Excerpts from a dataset
"""

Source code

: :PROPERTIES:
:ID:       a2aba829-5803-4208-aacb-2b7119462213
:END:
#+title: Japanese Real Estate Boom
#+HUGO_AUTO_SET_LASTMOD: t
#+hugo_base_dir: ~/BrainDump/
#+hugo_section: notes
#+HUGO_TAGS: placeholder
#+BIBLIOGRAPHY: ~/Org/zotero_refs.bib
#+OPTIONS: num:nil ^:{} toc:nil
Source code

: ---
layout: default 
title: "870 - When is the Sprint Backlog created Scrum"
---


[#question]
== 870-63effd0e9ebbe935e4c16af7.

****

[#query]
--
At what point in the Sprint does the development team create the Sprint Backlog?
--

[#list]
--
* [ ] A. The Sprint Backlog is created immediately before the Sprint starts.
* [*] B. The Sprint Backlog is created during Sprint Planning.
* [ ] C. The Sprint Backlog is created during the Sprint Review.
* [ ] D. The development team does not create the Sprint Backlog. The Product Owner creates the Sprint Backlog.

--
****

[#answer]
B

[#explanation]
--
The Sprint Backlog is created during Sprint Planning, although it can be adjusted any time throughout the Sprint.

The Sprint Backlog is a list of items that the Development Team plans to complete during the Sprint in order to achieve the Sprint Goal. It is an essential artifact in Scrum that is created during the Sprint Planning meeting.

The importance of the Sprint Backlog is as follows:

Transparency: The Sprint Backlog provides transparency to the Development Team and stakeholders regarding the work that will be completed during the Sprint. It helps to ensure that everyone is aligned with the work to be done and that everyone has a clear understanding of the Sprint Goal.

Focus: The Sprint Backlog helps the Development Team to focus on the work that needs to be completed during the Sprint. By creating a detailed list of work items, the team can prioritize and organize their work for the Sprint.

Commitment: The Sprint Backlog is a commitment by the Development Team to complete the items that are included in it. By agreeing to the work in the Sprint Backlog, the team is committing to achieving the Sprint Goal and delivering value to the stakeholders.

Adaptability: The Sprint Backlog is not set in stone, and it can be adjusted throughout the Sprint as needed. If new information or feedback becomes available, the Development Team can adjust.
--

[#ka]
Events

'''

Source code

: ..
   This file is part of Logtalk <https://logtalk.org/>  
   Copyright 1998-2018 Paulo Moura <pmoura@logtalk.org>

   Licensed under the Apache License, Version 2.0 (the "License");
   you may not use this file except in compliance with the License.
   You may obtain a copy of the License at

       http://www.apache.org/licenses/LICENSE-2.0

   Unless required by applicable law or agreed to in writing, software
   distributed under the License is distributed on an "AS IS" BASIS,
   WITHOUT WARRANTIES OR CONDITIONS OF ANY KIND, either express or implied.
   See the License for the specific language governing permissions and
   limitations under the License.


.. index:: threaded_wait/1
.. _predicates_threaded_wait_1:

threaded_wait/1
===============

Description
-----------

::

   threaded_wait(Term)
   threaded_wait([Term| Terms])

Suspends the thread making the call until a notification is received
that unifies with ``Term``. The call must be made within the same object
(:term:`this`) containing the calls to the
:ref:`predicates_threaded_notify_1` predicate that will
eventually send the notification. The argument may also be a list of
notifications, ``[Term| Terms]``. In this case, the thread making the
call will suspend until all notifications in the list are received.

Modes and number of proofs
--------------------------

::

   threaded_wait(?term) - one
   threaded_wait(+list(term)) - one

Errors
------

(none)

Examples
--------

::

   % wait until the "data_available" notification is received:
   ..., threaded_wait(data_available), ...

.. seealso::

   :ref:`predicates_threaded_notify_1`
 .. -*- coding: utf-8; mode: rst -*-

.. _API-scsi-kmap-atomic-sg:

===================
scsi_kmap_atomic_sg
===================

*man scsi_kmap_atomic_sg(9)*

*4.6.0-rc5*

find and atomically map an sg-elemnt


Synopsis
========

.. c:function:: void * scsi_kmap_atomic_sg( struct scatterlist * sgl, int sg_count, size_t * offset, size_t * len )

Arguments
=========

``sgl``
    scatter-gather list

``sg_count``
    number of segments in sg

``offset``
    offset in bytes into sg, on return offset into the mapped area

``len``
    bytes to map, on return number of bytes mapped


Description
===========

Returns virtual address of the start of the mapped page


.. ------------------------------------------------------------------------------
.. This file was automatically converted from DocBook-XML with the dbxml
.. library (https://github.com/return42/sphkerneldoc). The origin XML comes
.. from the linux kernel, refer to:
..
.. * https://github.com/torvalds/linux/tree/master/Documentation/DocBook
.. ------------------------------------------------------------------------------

"""

§ EXERCISE AIM
From the first line to the last, retype the records exactly.

§ SOLUTION FOR THIS TASK
Source code

: :PROPERTIES:
:ID:       a2aba829-5803-4208-aacb-2b7119462213
:END:
#+title: Japanese Real Estate Boom
#+HUGO_AUTO_SET_LASTMOD: t
#+hugo_base_dir: ~/BrainDump/
#+hugo_section: notes
#+HUGO_TAGS: placeholder
#+BIBLIOGRAPHY: ~/Org/zotero_refs.bib
#+OPTIONS: num:nil ^:{} toc:nil
Source code

: ---
layout: default 
title: "870 - When is the Sprint Backlog created Scrum"
---


[#question]
== 870-63effd0e9ebbe935e4c16af7.

****

[#query]
--
At what point in the Sprint does the development team create the Sprint Backlog?
--

[#list]
--
* [ ] A. The Sprint Backlog is created immediately before the Sprint starts.
* [*] B. The Sprint Backlog is created during Sprint Planning.
* [ ] C. The Sprint Backlog is created during the Sprint Review.
* [ ] D. The development team does not create the Sprint Backlog. The Product Owner creates the Sprint Backlog.

--
****

[#answer]
B

[#explanation]
--
The Sprint Backlog is created during Sprint Planning, although it can be adjusted any time throughout the Sprint.

The Sprint Backlog is a list of items that the Development Team plans to complete during the Sprint in order to achieve the Sprint Goal. It is an essential artifact in Scrum that is created during the Sprint Planning meeting.

The importance of the Sprint Backlog is as follows:

Transparency: The Sprint Backlog provides transparency to the Development Team and stakeholders regarding the work that will be completed during the Sprint. It helps to ensure that everyone is aligned with the work to be done and that everyone has a clear understanding of the Sprint Goal.

Focus: The Sprint Backlog helps the Development Team to focus on the work that needs to be completed during the Sprint. By creating a detailed list of work items, the team can prioritize and organize their work for the Sprint.

Commitment: The Sprint Backlog is a commitment by the Development Team to complete the items that are included in it. By agreeing to the work in the Sprint Backlog, the team is committing to achieving the Sprint Goal and delivering value to the stakeholders.

Adaptability: The Sprint Backlog is not set in stone, and it can be adjusted throughout the Sprint as needed. If new information or feedback becomes available, the Development Team can adjust.
--

[#ka]
Events

'''

Source code

: ..
   This file is part of Logtalk <https://logtalk.org/>  
   Copyright 1998-2018 Paulo Moura <pmoura@logtalk.org>

   Licensed under the Apache License, Version 2.0 (the "License");
   you may not use this file except in compliance with the License.
   You may obtain a copy of the License at

       http://www.apache.org/licenses/LICENSE-2.0

   Unless required by applicable law or agreed to in writing, software
   distributed under the License is distributed on an "AS IS" BASIS,
   WITHOUT WARRANTIES OR CONDITIONS OF ANY KIND, either express or implied.
   See the License for the specific language governing permissions and
   limitations under the License.


.. index:: threaded_wait/1
.. _predicates_threaded_wait_1:

threaded_wait/1
===============

Description
-----------

::

   threaded_wait(Term)
   threaded_wait([Term| Terms])

Suspends the thread making the call until a notification is received
that unifies with ``Term``. The call must be made within the same object
(:term:`this`) containing the calls to the
:ref:`predicates_threaded_notify_1` predicate that will
eventually send the notification. The argument may also be a list of
notifications, ``[Term| Terms]``. In this case, the thread making the
call will suspend until all notifications in the list are received.

Modes and number of proofs
--------------------------

::

   threaded_wait(?term) - one
   threaded_wait(+list(term)) - one

Errors
------

(none)

Examples
--------

::

   % wait until the "data_available" notification is received:
   ..., threaded_wait(data_available), ...

.. seealso::

   :ref:`predicates_threaded_notify_1`
 .. -*- coding: utf-8; mode: rst -*-

.. _API-scsi-kmap-atomic-sg:

===================
scsi_kmap_atomic_sg
===================

*man scsi_kmap_atomic_sg(9)*

*4.6.0-rc5*

find and atomically map an sg-elemnt


Synopsis
========

.. c:function:: void * scsi_kmap_atomic_sg( struct scatterlist * sgl, int sg_count, size_t * offset, size_t * len )

Arguments
=========

``sgl``
    scatter-gather list

``sg_count``
    number of segments in sg

``offset``
    offset in bytes into sg, on return offset into the mapped area

``len``
    bytes to map, on return number of bytes mapped


Description
===========

Returns virtual address of the start of the mapped page


.. ------------------------------------------------------------------------------
.. This file was automatically converted from DocBook-XML with the dbxml
.. library (https://github.com/return42/sphkerneldoc). The origin XML comes
.. from the linux kernel, refer to:
..
.. * https://github.com/torvalds/linux/tree/master/Documentation/DocBook
.. ------------------------------------------------------------------------------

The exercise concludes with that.